Exercise instructions => Can you quote every one of the records below word for word, leaving the pictures out of your answer?

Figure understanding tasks
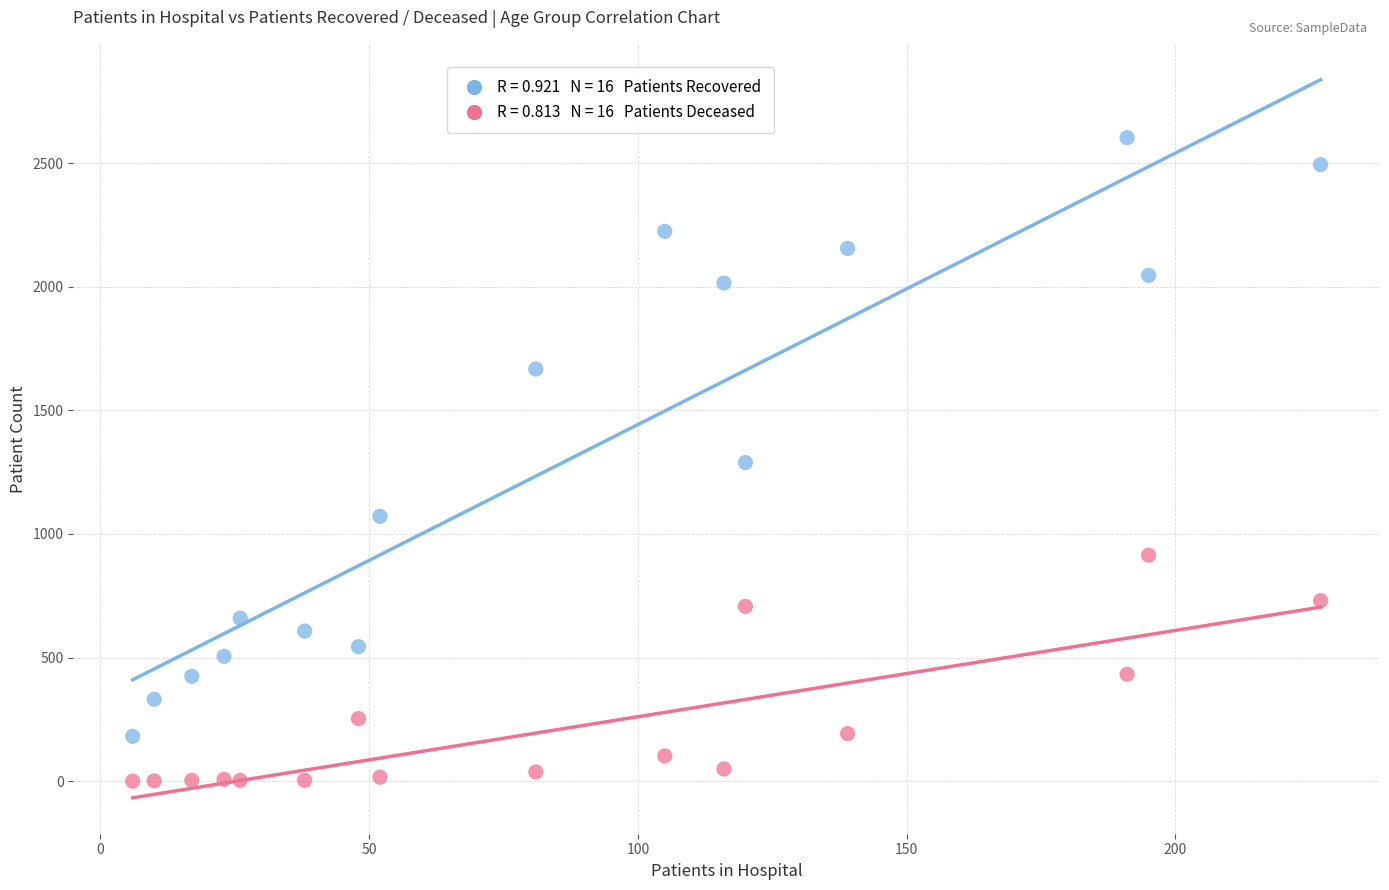

Across all data points, what is the range of X values (max minus min)?

221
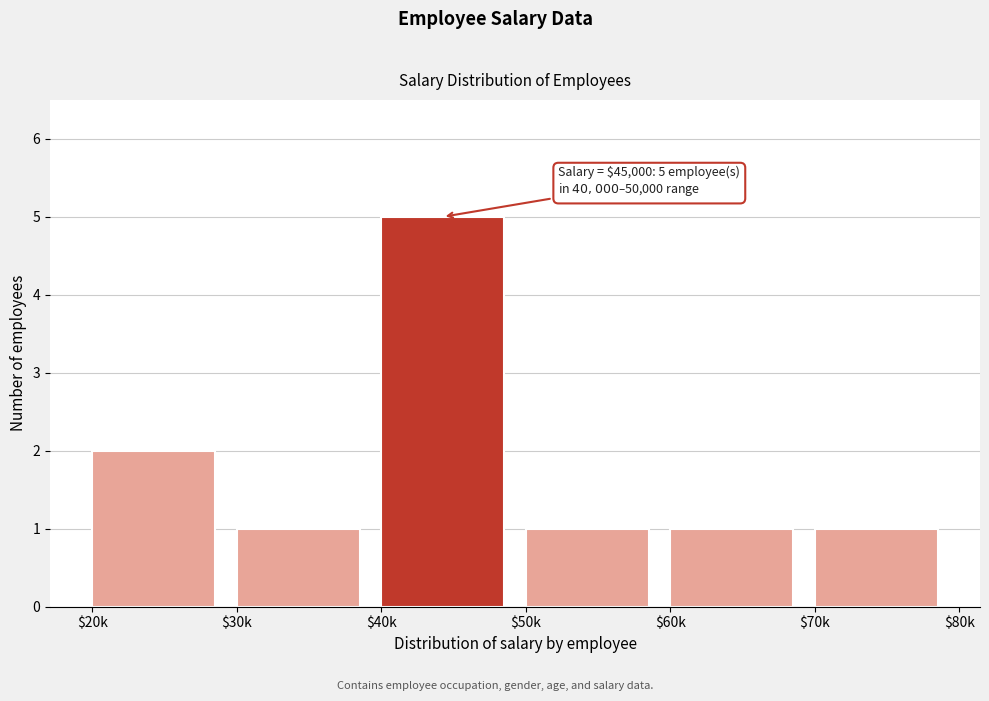

Reading left to right, transcribe all the data shown in this chart.

2	1	5	1	1	1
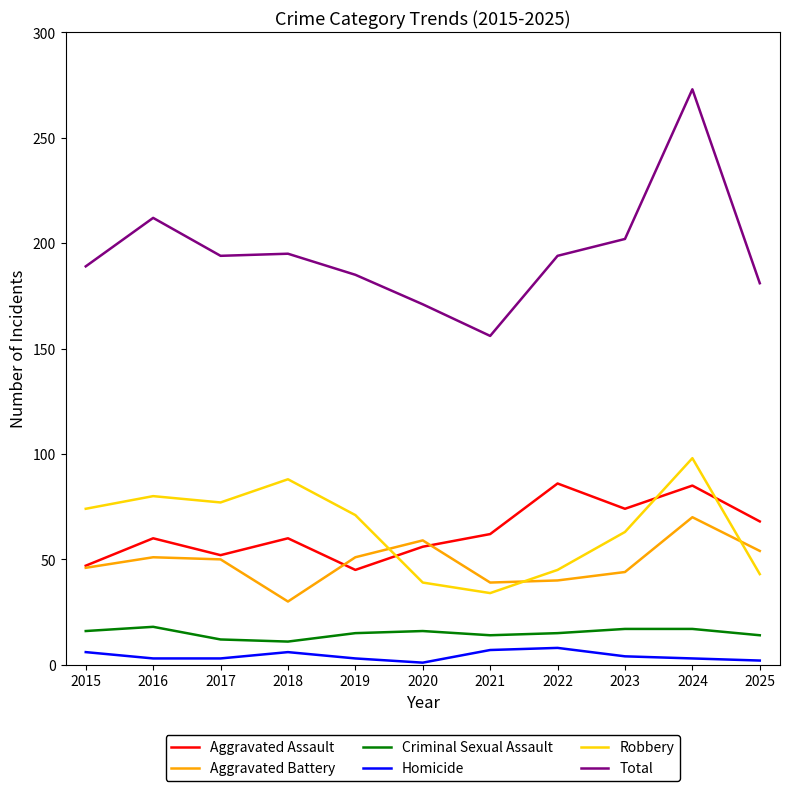

The value of Aggravated Battery at 2019 is 29. True or false?

False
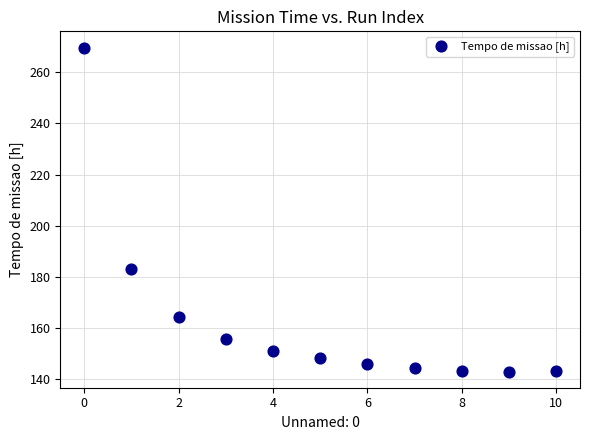

What is the range of Y values (max minus min)?

126.5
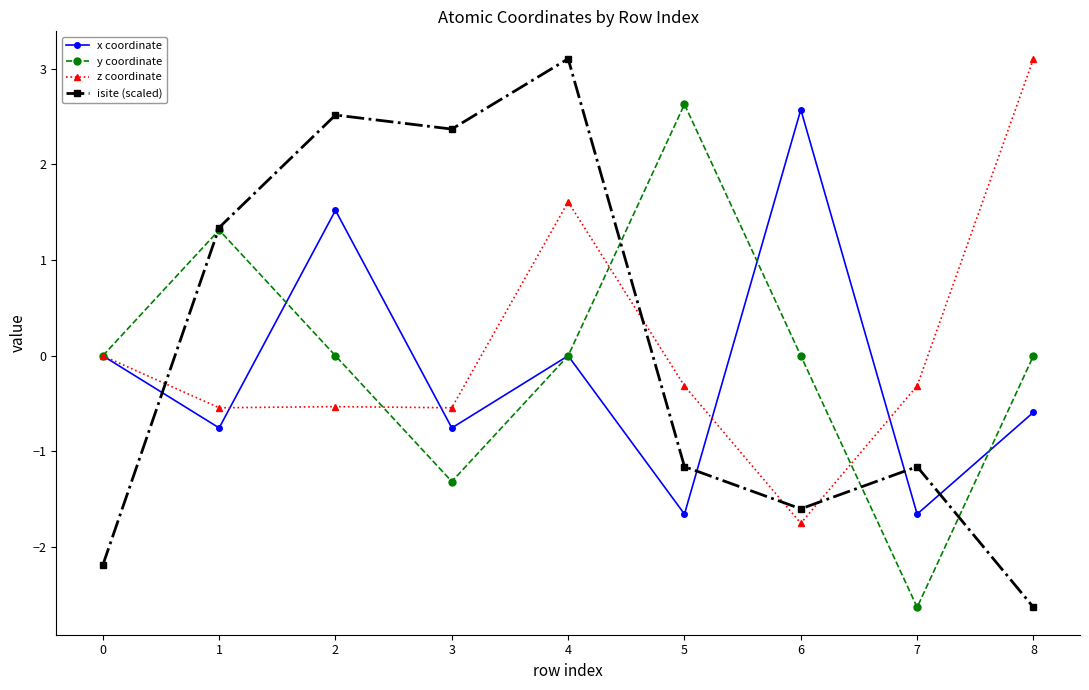

What is the difference between the isite (scaled) values at 8 and 6?

1.0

Answer for the task =>
Across all data points, what is the range of X values (max minus min)?

221

Reading left to right, transcribe all the data shown in this chart.

2	1	5	1	1	1

The value of Aggravated Battery at 2019 is 29. True or false?

False

What is the range of Y values (max minus min)?

126.5

What is the difference between the isite (scaled) values at 8 and 6?

1.0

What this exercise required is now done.